Now I hit that epi-o with duffles in my hand (whoo!)
- Şimdi bu epi-o'yu elimde duffles ile vurdum (whoo!)
I did half a Xan, thirteen hours til I land
- Yarım Xan yaptım, inene kadar on üç saat
Had me out like a light
- Beni bir ışık gibi dışarı çıkardı
Like a light, like a light, like a light
- Bir ışık gibi, bir ışık gibi, bir ışık gibi
Like a light, like a light, like a light
- Bir ışık gibi, bir ışık gibi, bir ışık gibi
Yeah, pass the dozen celly
- Evet, bir düzine celly'yi geç.
He sending text ain't sendin' kites, yeah
- Mesaj gönderiyor uçurtma göndermiyor, Evet
He said "keep that on lock"
- "Bunu kilit altında tut" dedi."
I said "you know this shit is tight", yeah
- "Bu bokun sıkı olduğunu biliyorsun" dedim, Evet
It's absolute (yeah), I'm back rebute (it's lit!)

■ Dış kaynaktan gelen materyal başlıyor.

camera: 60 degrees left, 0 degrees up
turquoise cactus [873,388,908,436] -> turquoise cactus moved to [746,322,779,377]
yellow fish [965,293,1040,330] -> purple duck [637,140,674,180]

- Bu mutlak (Evet), çürütmeye geri döndüm (yanıyor!)
LaFerrari to Jamba juice, yeah (skrr, skrr)
- Jamba suyu için LaFerrari, Evet (skrr, skrr)
We back on the road, they jumping off, no parachute, yeah
- Yola geri döndük, atladılar, paraşüt yok, Evet
Shorty in the back,
- Shorty içinde the geri,
She said she working on her glutes, yeah (oh my God)

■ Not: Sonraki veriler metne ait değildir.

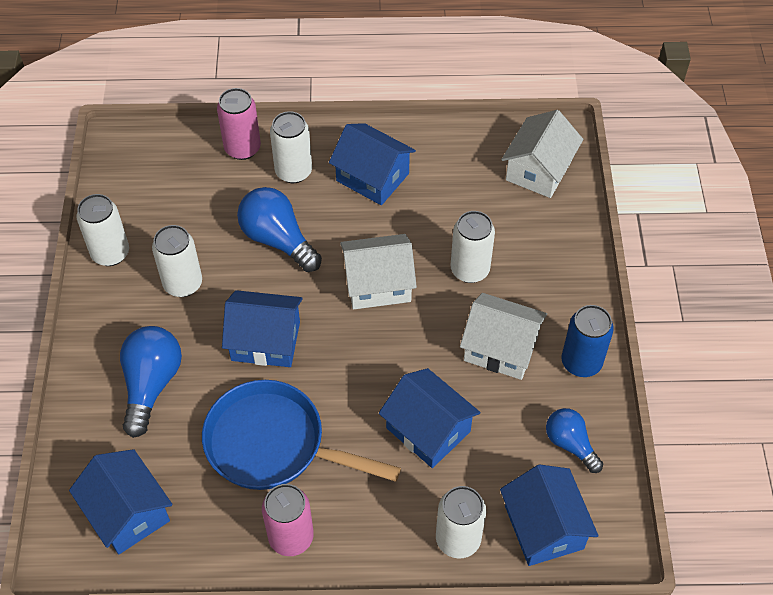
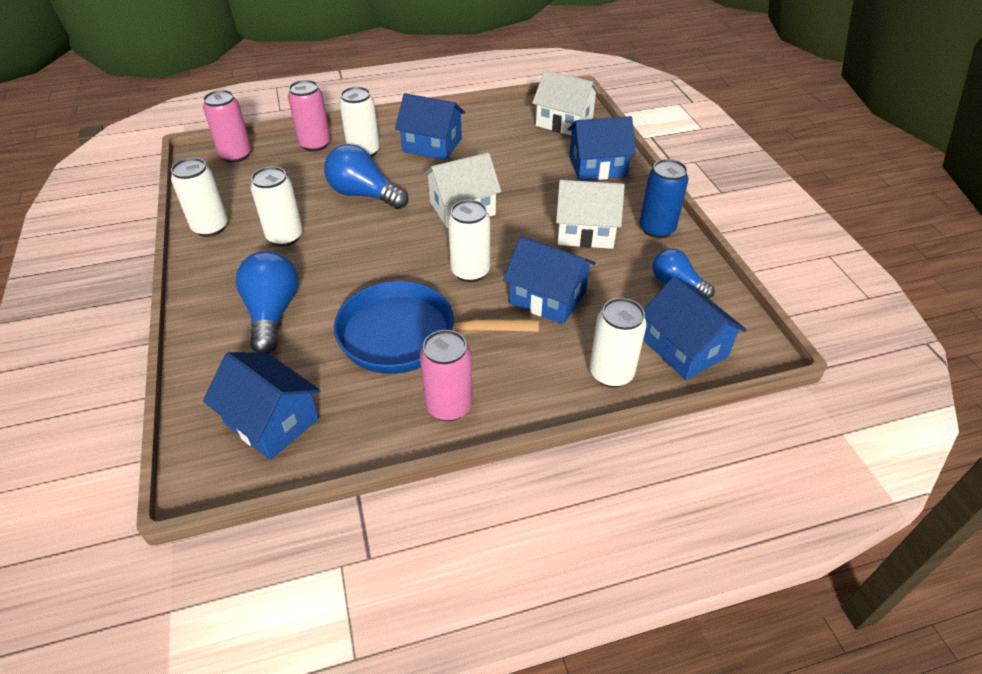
camera: 15 degrees left, 10 degrees down
blue house [222,290,303,367] -> blue house moved to [568,116,636,181]
white can [451,211,495,283] -> white can moved to [448,200,490,282]
white house [501,110,583,198] -> white house turned 75 degrees counterclockwise [532,70,600,135]
none -> pink can [203,90,252,163]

- Gluteal kasları üzerinde çalıştığını söyledi, Evet (Aman Tanrım)
Ain't by the book (yeah), this how it look (yeah)
- Kitaba göre değil (evet), bu nasıl görünüyor (Evet)
Bout a check, just check the foot
- Bir çek al, sadece ayağını kontrol et
Passes to my daughter, I'ma show her what it took (yeah)
- Kızıma geçer, ona ne aldığını göstereceğim (Evet)
Baby mama cover Forbes, got these other bitches shook, yeah
- Bebek anne kapak Forbes, bu diğer orospular salladı var, Evet
Paylaş:
- Kategori
- Şarkı Sözleri Çevirileri
- Etiketler
- Travis Scott
Henüz yorum yapılmamış. İlk yorumu siz yapın.